> **Entries provided**
______

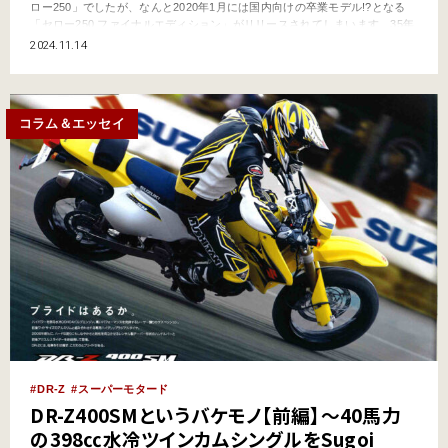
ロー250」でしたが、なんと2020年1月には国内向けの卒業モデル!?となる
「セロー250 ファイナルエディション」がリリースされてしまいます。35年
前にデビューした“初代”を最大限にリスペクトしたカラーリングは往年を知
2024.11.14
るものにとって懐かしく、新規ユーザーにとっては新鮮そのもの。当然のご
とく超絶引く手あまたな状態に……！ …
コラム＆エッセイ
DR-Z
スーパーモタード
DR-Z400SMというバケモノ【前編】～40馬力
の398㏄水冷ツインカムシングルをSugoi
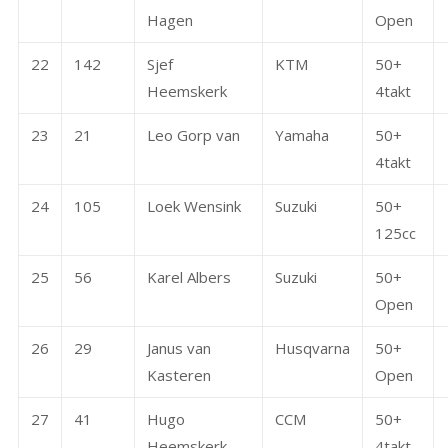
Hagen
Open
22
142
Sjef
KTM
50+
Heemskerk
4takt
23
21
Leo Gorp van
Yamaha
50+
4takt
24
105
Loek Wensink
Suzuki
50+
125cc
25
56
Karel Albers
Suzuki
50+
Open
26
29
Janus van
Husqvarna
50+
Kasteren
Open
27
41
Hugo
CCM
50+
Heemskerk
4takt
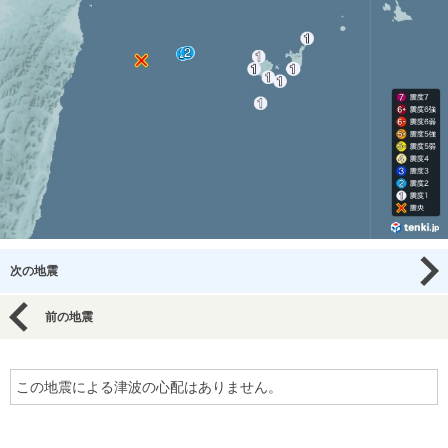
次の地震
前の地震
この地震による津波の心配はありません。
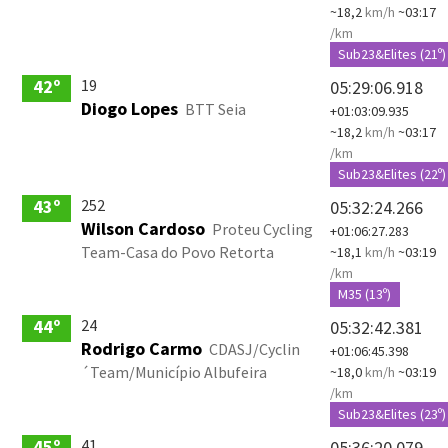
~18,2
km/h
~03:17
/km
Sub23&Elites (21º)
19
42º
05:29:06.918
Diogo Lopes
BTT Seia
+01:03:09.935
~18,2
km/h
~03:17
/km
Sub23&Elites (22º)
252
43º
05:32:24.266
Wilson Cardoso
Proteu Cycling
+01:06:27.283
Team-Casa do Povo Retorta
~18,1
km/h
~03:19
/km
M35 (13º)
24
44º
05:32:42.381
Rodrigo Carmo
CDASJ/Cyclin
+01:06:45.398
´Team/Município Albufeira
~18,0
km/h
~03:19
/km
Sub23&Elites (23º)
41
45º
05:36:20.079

______

> **Assignment**
Rewrite every line of text in the data above as a JSON list of strings, one string per line, with blank lines dropped and the pictures left out.

> **Exercise output**
[
  "ロー250」でしたが、なんと2020年1月には国内向けの卒業モデル!?となる",
  "「セロー250 ファイナルエディション」がリリースされてしまいます。35年",
  "前にデビューした“初代”を最大限にリスペクトしたカラーリングは往年を知",
  "2024.11.14",
  "るものにとって懐かしく、新規ユーザーにとっては新鮮そのもの。当然のご",
  "とく超絶引く手あまたな状態に……！ …",
  "コラム＆エッセイ",
  "DR-Z",
  "スーパーモタード",
  "DR-Z400SMというバケモノ【前編】～40馬力",
  "の398㏄水冷ツインカムシングルをSugoi",
  "Hagen",
  "Open",
  "22",
  "142",
  "Sjef",
  "KTM",
  "50+",
  "Heemskerk",
  "4takt",
  "23",
  "21",
  "Leo Gorp van",
  "Yamaha",
  "50+",
  "4takt",
  "24",
  "105",
  "Loek Wensink",
  "Suzuki",
  "50+",
  "125cc",
  "25",
  "56",
  "Karel Albers",
  "Suzuki",
  "50+",
  "Open",
  "26",
  "29",
  "Janus van",
  "Husqvarna",
  "50+",
  "Kasteren",
  "Open",
  "27",
  "41",
  "Hugo",
  "CCM",
  "50+",
  "Heemskerk",
  "4takt",
  "次の地震",
  "前の地震",
  "この地震による津波の心配はありません。",
  "~18,2",
  "km/h",
  "~03:17",
  "/km",
  "Sub23&Elites (21º)",
  "19",
  "42º",
  "05:29:06.918",
  "Diogo Lopes",
  "BTT Seia",
  "+01:03:09.935",
  "~18,2",
  "km/h",
  "~03:17",
  "/km",
  "Sub23&Elites (22º)",
  "252",
  "43º",
  "05:32:24.266",
  "Wilson Cardoso",
  "Proteu Cycling",
  "+01:06:27.283",
  "Team-Casa do Povo Retorta",
  "~18,1",
  "km/h",
  "~03:19",
  "/km",
  "M35 (13º)",
  "24",
  "44º",
  "05:32:42.381",
  "Rodrigo Carmo",
  "CDASJ/Cyclin",
  "+01:06:45.398",
  "´Team/Município Albufeira",
  "~18,0",
  "km/h",
  "~03:19",
  "/km",
  "Sub23&Elites (23º)",
  "41",
  "45º",
  "05:36:20.079"
]